GE has employed two CEO’s since 1980, Jack Welch and Jeffery Immelt. If you were forced to pick one of the two to get this country back on track financially, which would you pick? Here’s some background to help with your choice.
Through the 1980s, Welch worked to streamline GE. In 1981 he made a speech in New York City called “Growing fast in a slow-growth economy”.[4] This is often acknowledged as the “dawn” of the obsession with shareholder value. Later, in an interview with the Financial Times on the Global financial crisis of 2008–2009, Welch said, “On the face of it, shareholder value is the dumbest idea in the world. Shareholder value is a result, not a strategy… your main constituencies are your employees, your customers and your products.”[5] Many top CEOs have distanced themselves from Welch stating that Welch would not have made such a comment while still the CEO of GE. Employees, customers and products are enablers, while shareholder value creation gives a publicly traded company a license to operate.
He also pushed the managers of the businesses he kept to become more productive. Welch worked to eradicate perceived inefficiency by trimming inventories and dismantling the bureaucracy that had almost led him to leave GE in the past. He shut down factories, reduced payrolls and cut lackluster old-line units.[6] Welch’s public philosophy was that a company should be either #1 or #2 in a particular industry, or else leave it completely. Welch’s strategy was later adopted by other CEOs across corporate America.

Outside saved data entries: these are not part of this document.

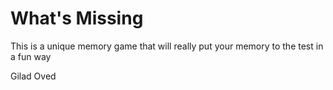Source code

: What's Missing
=============

This is a unique memory game that will really put your memory to the test in a fun way

Gilad Oved
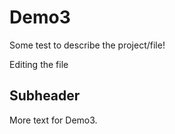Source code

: # Demo3

Some test to describe the project/file!

Editing the file

## Subheader

More text for Demo3.
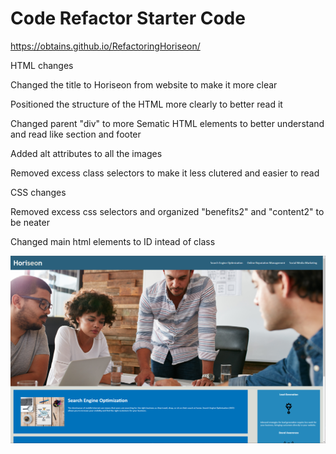 # Code Refactor Starter Code
https://obtains.github.io/RefactoringHoriseon/


HTML changes

Changed the title to Horiseon from website to make it more clear

Positioned the structure of the HTML more clearly to better read it

Changed parent "div" to more Sematic HTML elements to better understand and read like section and footer

Added alt attributes to all the images

Removed excess class selectors to make it less clutered and easier to read

CSS changes

Removed excess css selectors and organized "benefits2" and "content2" to be neater

Changed main html elements to ID intead of class

![Screenshot of Horiseon completed](./assets/images/myimage.png.PNG)
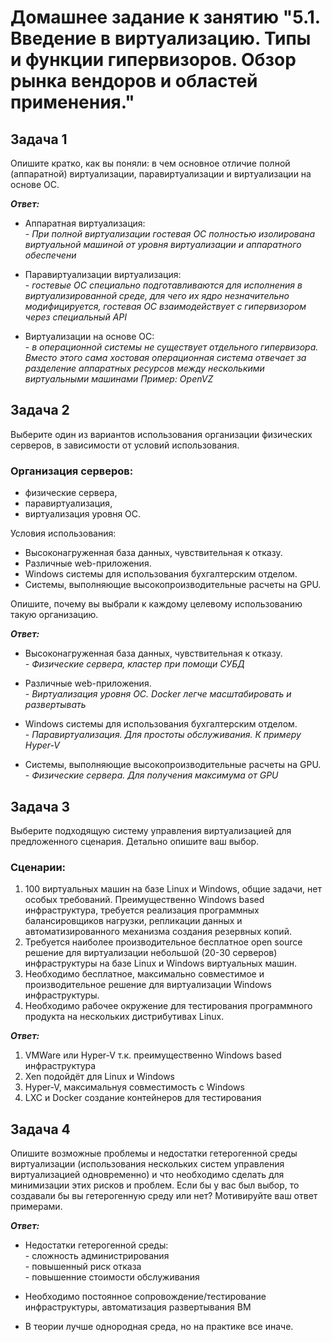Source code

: # Домашнее задание к занятию "5.1. Введение в виртуализацию. Типы и функции гипервизоров. Обзор рынка вендоров и областей применения."

## Задача 1
Опишите кратко, как вы поняли: в чем основное отличие полной (аппаратной) виртуализации, паравиртуализации и виртуализации на основе ОС.

***Ответ:***

- Аппаратная виртуализация:<br> 
  \- *При полной виртуализации гостевая ОС полностью изолирована виртуальной машиной от уровня виртуализации и аппаратного обеспечени*

- Паравиртуализации виртуализация:<br>
  \- *гостевые ОС специально подготавливаются для исполнения в виртуализированной среде, для чего их ядро незначительно модифицируется, гостевая ОС взаимодействует с гипервизором через специальный API*


- Виртуализации на основе ОС:<br>
  \- *в операционной системы не существует отдельного гипервизора. Вместо этого сама хостовая операционная система отвечает за разделение аппаратных ресурсов между несколькими виртуальными машинами
Пример: OpenVZ*

## Задача 2
Выберите один из вариантов использования организации физических серверов, в зависимости от условий использования.

### Организация серверов:

* физические сервера,
* паравиртуализация,
* виртуализация уровня ОС.

Условия использования:

* Высоконагруженная база данных, чувствительная к отказу.
* Различные web-приложения.
* Windows системы для использования бухгалтерским отделом.
* Системы, выполняющие высокопроизводительные расчеты на GPU.

Опишите, почему вы выбрали к каждому целевому использованию такую организацию.

***Ответ:***

* Высоконагруженная база данных, чувствительная к отказу.<br>
  \- *Физические сервера, кластер при помощи СУБД*

* Различные web-приложения.<br>
  \- *Виртуализация уровня ОС. Docker легче масштабировать и развертывать*

* Windows системы для использования бухгалтерским отделом.<br>
  \- *Паравиртуализация. Для простоты обслуживания. К примеру Hyper-V*

* Системы, выполняющие высокопроизводительные расчеты на GPU.<br>
  \- *Физические сервера. Для получения максимума от GPU*




## Задача 3

Выберите подходящую систему управления виртуализацией для предложенного сценария. Детально опишите ваш выбор.

### Сценарии:

1. 100 виртуальных машин на базе Linux и Windows, общие задачи, нет особых требований. Преимущественно Windows based инфраструктура, требуется реализация программных балансировщиков нагрузки, репликации данных и автоматизированного механизма создания резервных копий.
2.  Требуется наиболее производительное бесплатное open source решение для виртуализации небольшой (20-30 серверов) инфраструктуры на базе Linux и Windows виртуальных машин.
3. Необходимо бесплатное, максимально совместимое и производительное решение для виртуализации Windows инфраструктуры.
4. Необходимо рабочее окружение для тестирования программного продукта на нескольких дистрибутивах Linux.



***Ответ:***

1. VMWare или Hyper-V т.к. преимущественно Windows based инфраструктура
2. Xen подойдёт для Linux и Windows
3. Hyper-V, максимальнуя совместимость с Windows
4. LXC и Docker создание контейнеров для тестирования


## Задача 4
Опишите возможные проблемы и недостатки гетерогенной среды виртуализации (использования нескольких систем управления виртуализацией одновременно) и что необходимо сделать для минимизации этих рисков и проблем. Если бы у вас был выбор, то создавали бы вы гетерогенную среду или нет? Мотивируйте ваш ответ примерами.

***Ответ:***

* Недостатки гетерогенной среды:<br>
\- сложность администрирования<br>
\- повышенный риск отказа<br>
\- повышенние стоимости обслуживания<br>

* Необходимо постоянное сопровождение/тестирование инфраструктуры, автоматизация развертывания ВМ

* В теории лучше однородная среда, но на практике все иначе.
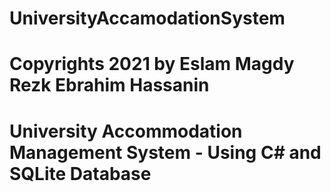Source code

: # UniversityAccamodationSystem
# Copyrights 2021 by Eslam Magdy Rezk Ebrahim Hassanin
# University Accommodation Management System - Using C# and SQLite Database
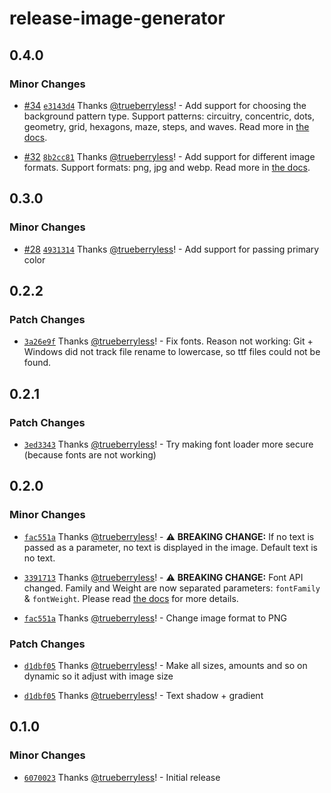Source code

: # release-image-generator

## 0.4.0

### Minor Changes

- [#34](https://github.com/trueberryless-org/release-image-generator/pull/34) [`e3143d4`](https://github.com/trueberryless-org/release-image-generator/commit/e3143d4d8c3427bec15ae3265abcc71b3f85c6e5) Thanks [@trueberryless](https://github.com/trueberryless)! - Add support for choosing the background pattern type. Support patterns: circuitry, concentric, dots, geometry, grid, hexagons, maze, steps, and waves. Read more in [the docs](https://github.com/trueberryless-org/release-image-generator#usage).

- [#32](https://github.com/trueberryless-org/release-image-generator/pull/32) [`8b2cc81`](https://github.com/trueberryless-org/release-image-generator/commit/8b2cc81b15967d43ef806ed9b6d4c00fc934323e) Thanks [@trueberryless](https://github.com/trueberryless)! - Add support for different image formats. Support formats: png, jpg and webp. Read more in [the docs](https://github.com/trueberryless-org/release-image-generator#usage).

## 0.3.0

### Minor Changes

- [#28](https://github.com/trueberryless-org/release-image-generator/pull/28) [`4931314`](https://github.com/trueberryless-org/release-image-generator/commit/493131472107230c647310948f7ad93caffa70b0) Thanks [@trueberryless](https://github.com/trueberryless)! - Add support for passing primary color

## 0.2.2

### Patch Changes

- [`3a26e9f`](https://github.com/trueberryless-org/release-image-generator/commit/3a26e9fe791627181247c1903127473da462b9e1) Thanks [@trueberryless](https://github.com/trueberryless)! - Fix fonts. Reason not working: Git + Windows did not track file rename to lowercase, so ttf files could not be found.

## 0.2.1

### Patch Changes

- [`3ed3343`](https://github.com/trueberryless-org/release-image-generator/commit/3ed33432a3d9a18fd75c5a29e16cf507ed5e5287) Thanks [@trueberryless](https://github.com/trueberryless)! - Try making font loader more secure (because fonts are not working)

## 0.2.0

### Minor Changes

- [`fac551a`](https://github.com/trueberryless-org/release-image-generator/commit/fac551af9225959161915f401b8fa14b1dea00af) Thanks [@trueberryless](https://github.com/trueberryless)! - ⚠️ **BREAKING CHANGE:** If no text is passed as a parameter, no text is displayed in the image. Default text is no text.

- [`3391713`](https://github.com/trueberryless-org/release-image-generator/commit/3391713e1fdb4dd0e1708590352106a2967fa524) Thanks [@trueberryless](https://github.com/trueberryless)! - ⚠️ **BREAKING CHANGE:** Font API changed. Family and Weight are now separated parameters: `fontFamily` & `fontWeight`. Please read [the docs](https://github.com/trueberryless-org/release-image-generator?tab=readme-ov-file#usage) for more details.

- [`fac551a`](https://github.com/trueberryless-org/release-image-generator/commit/fac551af9225959161915f401b8fa14b1dea00af) Thanks [@trueberryless](https://github.com/trueberryless)! - Change image format to PNG

### Patch Changes

- [`d1dbf05`](https://github.com/trueberryless-org/release-image-generator/commit/d1dbf05cde9773fb6e2c338114add34c464c48ca) Thanks [@trueberryless](https://github.com/trueberryless)! - Make all sizes, amounts and so on dynamic so it adjust with image size

- [`d1dbf05`](https://github.com/trueberryless-org/release-image-generator/commit/d1dbf05cde9773fb6e2c338114add34c464c48ca) Thanks [@trueberryless](https://github.com/trueberryless)! - Text shadow + gradient

## 0.1.0

### Minor Changes

- [`6070023`](https://github.com/trueberryless-org/release-image-generator/commit/60700238866018e4d983ec03d3abeb74591de2b9) Thanks [@trueberryless](https://github.com/trueberryless)! - Initial release
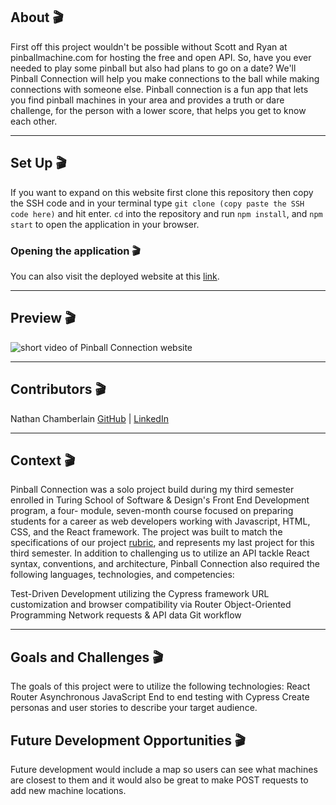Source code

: ## About 🎬

First off this project wouldn't be possible without Scott and Ryan at pinballmachine.com for hosting the free and open API. So, have you ever needed to play some pinball but also had plans to go on a date?  We'll Pinball Connection will help you make connections to the ball while making connections with someone else. Pinball connection is a fun app that lets you find pinball machines in your area and provides a truth or dare challenge, for the person with a lower score, that helps you get to know each other.

---

## Set Up 🎬

If you want to expand on this website first clone this repository then copy the SSH code and in your terminal type `git clone (copy paste the SSH code here)` and hit enter. `cd` into the repository and run `npm install`, and `npm start` to open the application in your browser. 


### Opening the application 🎬

You can also visit the deployed website at this [link](https://pinball-connection.vercel.app/).

---

## Preview 🎬

![short video of Pinball Connection website](https://media.giphy.com/media/v1.Y2lkPTc5MGI3NjExY2FjMTM2N2E5Y2UwNWE1NmIxMzQ3MzZjMmM3MzkxZDE0NGQwNDliYSZlcD12MV9pbnRlcm5hbF9naWZzX2dpZklkJmN0PWc/0bAsHoaLzeJR4hoAmo/giphy.gif)

---

## Contributors 🎬

Nathan Chamberlain [GitHub](https://github.com/CodeMeister362) | [LinkedIn](https://www.linkedin.com/in/chamberlainux/)

---

## Context 🎬

Pinball Connection was a solo project build during my third semester enrolled in Turing School of Software & Design's Front End Development program, a four- module, seven-month course focused on preparing students for a career as web developers working with Javascript, HTML, CSS, and the React framework. The project was built to match the specifications of our project [rubric](https://frontend.turing.edu/projects/module-3/showcase.html), and represents my last project for this third semester. In addition to challenging us to utilize an API tackle React syntax, conventions, and architecture, Pinball Connection also required the following languages, technologies, and competencies:

Test-Driven Development utilizing the Cypress framework
URL customization and browser compatibility via Router
Object-Oriented Programming
Network requests & API data
Git workflow

---

## Goals and Challenges 🎬

The goals of this project were to utilize the following technologies:
React
Router
Asynchronous JavaScript
End to end testing with Cypress
Create personas and user stories to describe your target audience.

## Future Development Opportunities 🎬

Future development would include a map so users can see what machines are closest to them and it would also be great to make POST requests to add new machine locations. 

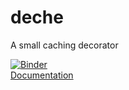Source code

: # deche

A small caching decorator

[![Binder](https://mybinder.org/badge_logo.svg)](https://mybinder.org/v2/gh/limx0/deche/binder?filepath=docs%2F2_user_guide%2Fusage.ipynb)  
[Documentation](https://limx0.github.io/deche/)
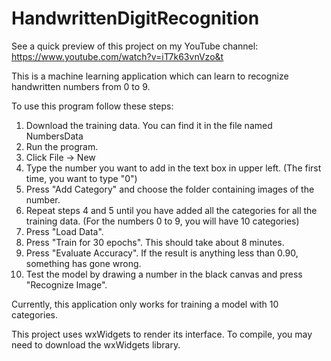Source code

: # HandwrittenDigitRecognition

See a quick preview of this project on my YouTube channel: https://www.youtube.com/watch?v=iT7k63vnVzo&t

This is a machine learning application which can learn to recognize handwritten numbers from 0 to 9.


To use this program follow these steps:
1. Download the training data. You can find it in the file named NumbersData
2. Run the program.
3. Click File -> New
4. Type the number you want to add in the text box in upper left. (The first time, you want to type "0")
5. Press "Add Category" and choose the folder containing images of the number.
6. Repeat steps 4 and 5 until you have added all the categories for all the training data. (For the numbers 0 to 9, you will have 10 categories)
7. Press "Load Data".
8. Press "Train for 30 epochs". This should take about 8 minutes.
10. Press "Evaluate Accuracy". If the result is anything less than 0.90, something has gone wrong.
11. Test the model by drawing a number in the black canvas and press "Recognize Image".

Currently, this application only works for training a model with 10 categories.

This project uses wxWidgets to render its interface. To compile, you may need to download the wxWidgets library.
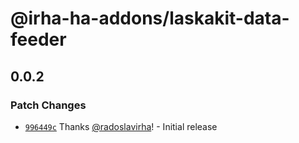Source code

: # @irha-ha-addons/laskakit-data-feeder

## 0.0.2

### Patch Changes

- [`996449c`](https://github.com/radoslavirha/ha-addons/commit/996449cb79d18747206b658a6928340006cda2f3) Thanks [@radoslavirha](https://github.com/radoslavirha)! - Initial release
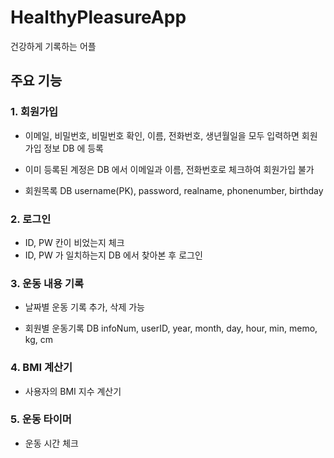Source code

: # HealthyPleasureApp
건강하게 기록하는 어플

## 주요 기능

### 1. 회원가입

- 이메일, 비밀번호, 비밀번호 확인, 이름, 전화번호, 생년월일을 모두 입력하면 회원가입 정보 DB 에 등록
- 이미 등록된 계정은 DB 에서 이메일과 이름, 전화번호로 체크하여 회원가입 불가

- 회원목록 DB
username(PK), password, realname, phonenumber, birthday

### 2. 로그인

- ID, PW 칸이 비었는지 체크
- ID, PW 가 일치하는지 DB 에서 찾아본 후 로그인

### 3. 운동 내용 기록

- 날짜별 운동 기록 추가, 삭제 가능

- 회원별 운동기록 DB
infoNum, userID, year, month, day, hour, min, memo, kg, cm

### 4. BMI 계산기

- 사용자의 BMI 지수 계산기

### 5. 운동 타이머

- 운동 시간 체크
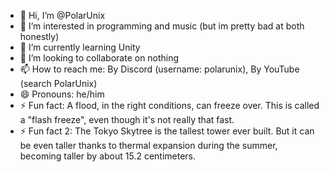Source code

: - 👋 Hi, I’m @PolarUnix
- 👀 I’m interested in programming and music (but im pretty bad at both honestly)
- 🌱 I’m currently learning Unity 
- 💞️ I’m looking to collaborate on nothing
- 📫 How to reach me: By Discord (username: polarunix), By YouTube (search PolarUnix)
- 😄 Pronouns: he/him
- ⚡ Fun fact: A flood, in the right conditions, can freeze over. This is called a "flash freeze", even though it's not really that fast.
- ⚡ Fun fact 2: The Tokyo Skytree is the tallest tower ever built. But it can be even taller thanks to thermal expansion during the summer, becoming taller by about 15.2 centimeters.
<!---
PolarUnix/PolarUnix is a ✨ special ✨ repository because its `README.md` (this file) appears on your GitHub profile.
You can click the Preview link to take a look at your changes.
--->
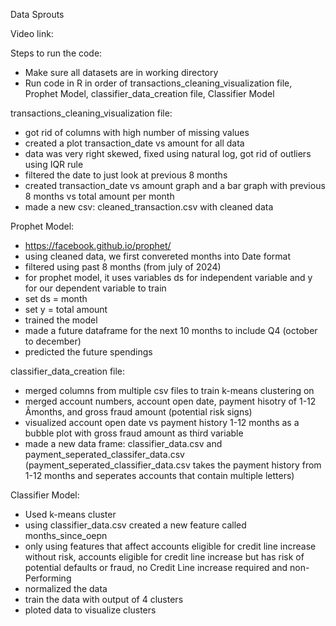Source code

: Data Sprouts

Video link: 

Steps to run the code:
- Make sure all datasets are in working directory
- Run code in R in order of transactions_cleaning_visualization file, Prophet Model, classifier_data_creation file, Classifier Model

transactions_cleaning_visualization file:
- got rid of columns with high number of missing values
- created a plot transaction_date vs amount for all data
- data was very right skewed, fixed using natural log, got rid of outliers using IQR rule
- filtered the date to just look at previous 8 months
- created transaction_date vs amount graph and a bar graph with previous 8 months vs total amount per month
- made a new csv: cleaned_transaction.csv with cleaned data

Prophet Model:
- https://facebook.github.io/prophet/
- using cleaned data, we first convereted months into Date format
- filtered using past 8 months (from july of 2024)
- for prophet model, it uses variables ds for independent variable and y for our dependent variable to train
- set ds = month
- set y = total amount
- trained the model
- made a future dataframe for the next 10 months to include Q4 (october to december)
- predicted the future spendings

classifier_data_creation file:
- merged columns from multiple csv files to train k-means clustering on
- merged account numbers, account open date, payment hisotry of 1-12 Âmonths, and gross fraud amount (potential risk signs)
- visualized account open date vs payment history 1-12 months as a bubble plot with gross fraud amount as third variable
- made a new data frame: classifier_data.csv and payment_seperated_classifer_data.csv (payment_seperated_classifier_data.csv takes the payment history from 1-12 months and seperates accounts that contain multiple letters)

Classifier Model:
- Used k-means cluster
- using classifier_data.csv created a new feature called months_since_oepn
- only using features that affect accounts eligible for credit line increase without risk, accounts eligible for credit line increase but has risk of potential defaults or fraud, no Credit Line increase required and non-Performing
- normalized the data
- train the data with output of 4 clusters
- ploted data to visualize clusters
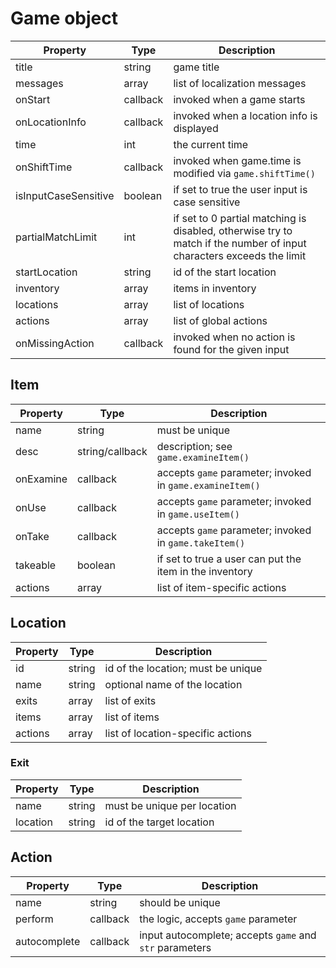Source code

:# Game object

| Property | Type | Description
| --- | --- | --- |
| title | string | game title |
| messages | array | list of localization messages |
| onStart | callback | invoked when a game starts |
| onLocationInfo | callback | invoked when a location info is displayed |
| time | int | the current time |
| onShiftTime | callback | invoked when game.time is modified via `game.shiftTime()` |
| isInputCaseSensitive | boolean | if set to true the user input is case sensitive  |
| partialMatchLimit | int | if set to 0 partial matching is disabled, otherwise try to match if the number of input characters exceeds the limit |
| startLocation | string | id of the start location |
| inventory | array | items in inventory |
| locations | array | list of locations |
| actions | array | list of global actions |
| onMissingAction | callback | invoked when no action is found for the given input |

## Item

| Property | Type | Description
| --- | --- | --- |
| name | string | must be unique |
| desc | string/callback | description; see `game.examineItem()` |
| onExamine | callback | accepts `game` parameter; invoked in `game.examineItem()` |
| onUse | callback | accepts `game` parameter; invoked in `game.useItem()` |
| onTake | callback | accepts `game` parameter; invoked in `game.takeItem()` |
| takeable | boolean | if set to true a user can put the item in the inventory |
| actions | array | list of item-specific actions |

## Location

| Property | Type | Description
| --- | --- | --- |
| id | string | id of the location; must be unique |
| name | string | optional name of the location |
| exits | array | list of exits |
| items | array | list of items |
| actions | array | list of location-specific actions |

### Exit

| Property | Type | Description
| --- | --- | --- |
| name | string | must be unique per location |
| location | string | id of the target location |

## Action

| Property | Type | Description
| --- | --- | --- |
| name | string | should be unique |
| perform | callback | the logic, accepts `game` parameter |
| autocomplete | callback | input autocomplete; accepts `game` and `str` parameters |
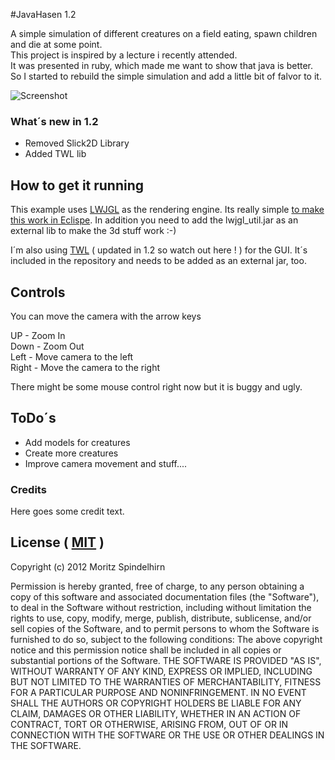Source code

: #JavaHasen 1.2

A simple simulation of different creatures on a field eating, spawn children and die at some point.<br>
This project is inspired by a lecture i recently attended.<br>
It was presented in ruby, which made me want to show that java is better.<br>
So I started to rebuild the simple simulation and add a little bit of falvor to it.<br>

![Screenshot](https://raw.github.com/futjikato/HAW-PR1-FuechseUndHasenJava/master/resources/javahasen_screen_mac.png "Screenshot of a running simulation")

### What´s new in 1.2

* Removed Slick2D Library
* Added TWL lib

## How to get it running

This example uses [LWJGL](http://www.lwjgl.org) as the rendering engine.
Its really simple [to make this work in Eclispe](http://www.lwjgl.org/wiki/index.php?title=Setting_Up_LWJGL_with_Eclipse).
In addition you need to add the lwjgl_util.jar as an external lib to make the 3d stuff work :-)

I´m also using [TWL](http://twl.l33tlabs.org/) ( updated in 1.2 so watch out here ! ) for the GUI.
It´s included in the repository and needs to be added as an external jar, too.

## Controls

You can move the camera with the arrow keys 

UP - Zoom In<br>
Down - Zoom Out<br>
Left - Move camera to the left<br>
Right - Move the camera to the right

There might be some mouse control right now but it is buggy and ugly.

## ToDo´s

* Add models for creatures
* Create more creatures
* Improve camera movement and stuff....

### Credits

Here goes some credit text.

## License ( [MIT](http://www.opensource.org/licenses/MIT) )

Copyright (c) 2012 Moritz Spindelhirn

   Permission is hereby granted, free of charge, to any person obtaining a copy of this software and associated documentation files (the "Software"), to deal in the Software without restriction, including without limitation the rights to use, copy, modify, merge, publish, distribute, sublicense, and/or sell copies of the Software, and to permit persons to whom the Software is furnished to do so, subject to the following conditions:
   The above copyright notice and this permission notice shall be included in all copies or substantial portions of the Software.
   THE SOFTWARE IS PROVIDED "AS IS", WITHOUT WARRANTY OF ANY KIND, EXPRESS OR IMPLIED, INCLUDING BUT NOT LIMITED TO THE WARRANTIES OF MERCHANTABILITY, FITNESS FOR A PARTICULAR PURPOSE AND NONINFRINGEMENT. IN NO EVENT SHALL THE AUTHORS OR COPYRIGHT HOLDERS BE LIABLE FOR ANY CLAIM, DAMAGES OR OTHER LIABILITY, WHETHER IN AN ACTION OF CONTRACT, TORT OR OTHERWISE, ARISING FROM, OUT OF OR IN CONNECTION WITH THE SOFTWARE OR THE USE OR OTHER DEALINGS IN THE SOFTWARE.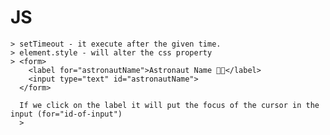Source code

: # JS
    > setTimeout - it execute after the given time.
    > element.style - will alter the css property
    > <form>
        <label for="astronautName">Astronaut Name 👩‍🚀</label>
        <input type="text" id="astronautName">
      </form>

      If we click on the label it will put the focus of the cursor in the input (for="id-of-input")
      >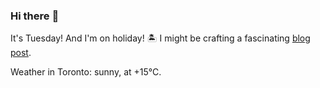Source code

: ### Hi there :wave:

It's Tuesday! And I'm on holiday! :desert_island: I might be crafting a fascinating [blog post](https://benjaminwuethrich.dev).

Weather in Toronto: sunny, at +15°C.
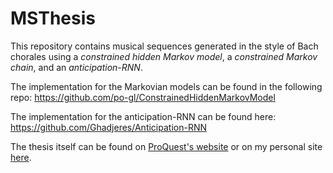 # MSThesis

This repository contains musical sequences generated in the style of Bach chorales using a *constrained hidden Markov model*, a *constrained Markov chain*, and an *anticipation-RNN*.

The implementation for the Markovian models can be found in the following repo: https://github.com/po-gl/ConstrainedHiddenMarkovModel

The implementation for the anticipation-RNN can be found here: https://github.com/Ghadjeres/Anticipation-RNN

The thesis itself can be found on [ProQuest's website](https://www.proquest.com/openview/aec7887c41bedb8704f3e7e698203fa5/1?pq-origsite=gscholar&cbl=18750&diss=y) or on my personal site [here](https://porterglines.com/assets/Glines_Porter_MS.pdf).
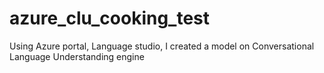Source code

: # azure_clu_cooking_test
Using Azure portal, Language studio, I created a model on Conversational Language Understanding engine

Each year, Welch would fire the bottom 10% of his managers. He earned a reputation for brutal candor in his meetings with executives. He would push his managers to perform, but he would reward those in the top 20% with bonuses and stock options. He also expanded the broadness of the stock options program at GE from just top executives to nearly one third of all employees. Welch is also known for destroying the nine-layer management hierarchy and bringing a sense of informality to the company.
During the early 1980s he was dubbed “Neutron Jack” (in reference to the neutron bomb) for eliminating employees while leaving buildings intact. In Jack: Straight From The Gut, Welch states that GE had 411,000 employees at the end of 1980, and 299,000 at the end of 1985. Of the 112,000 who left the payroll, 37,000 were in sold businesses, and 81,000 were reduced in continuing businesses. In return, GE had increased its market capital tremendously.
In 1986, GE acquired NBC, which was located in Rockefeller Center; Welch subsequently took up an office in the GE Building at 30 Rockefeller Plaza. During the 1990s, Welch shifted GE business from manufacturing to financial services through numerous acquisitions.
Welch adopted Motorola’s Six Sigma quality program in late 1995. In 1980, the year before Welch became CEO, GE recorded revenues of roughly $26.8 billion. In 2000, the year before he left, the revenues increased to nearly $130 billion. When Jack Welch left GE, the company had gone from a market value of $14 billion to one of more than $410 billion at the end of 2004, making it the most valuable and largest company in the world.
At the time of his retirement, Welch received a salary of $4 million a year, followed by his controversial retirement plan of $8 million a year. In 1999 he was named “Manager of the Century” by Fortune magazine.[7]
There was a lengthy and well-publicized succession planning saga prior to his retirement between James McNerney, Robert Nardelli, and Jeffrey Immelt, with Immelt eventually selected to succeed him as Chairman and CEO. Nardelli became the CEO of Home Depot until his resignation in early 2007, and until recently, was the CEO of Chrysler, while McNerney became CEO of 3M until he left that post to serve in the same capacity at Boeing
Here’s an abbreviated performance for Jeffrey Immelt. Immelt was just named as President Obama’s head on a new Council on Jobs and Competitiveness. With 26 million Americans currently unemployed, this is an important position.
GE stock price in January 2001 with Immelt at the helm was $33.79. In February of 2009 the stock price hit $8.11. Billions in stockholder value were lost. On Jan 3, 2011, the stock price was $20.14. As the article on Welch(above) shows, Welch put a lot of emphasis on GE Credit. Immelt paid a price for that, but he did not see the train coming. Without help from your tax dollars, GE might have failed.
Immelt has a much different model than Welch. He sees the government as a partner in GE’s future. With Obama’s State of the Union Message, he indicated he is truly Immelt’s business partner. Investing in infrastructure, green energy, and ObamaCare, he hits all of Immelt’s bets on the future. Trains, in the form of locomotives is a big GE business. Wind is even bigger. Solar is big, and medical is huge. Where do you think Immelt will steer the solution for getting America back to work? Is this conflict of interest?
More importantly, would you pick Immelt or Welch to do this job. One is perceived as the executive of his generation, and the one picked has almost destroyed everything Welch accomplished at GE. He has hung on by his fingernails as the CEO.
Nice work, Mr. President, you picked another loser and one that will try to make his bonus by investing our tax dollars in businesses that may need billions in additional tax subsidies to succeed. If they fail, and they will for lack of funding, Immelt will fail and none of the jobs will materialize.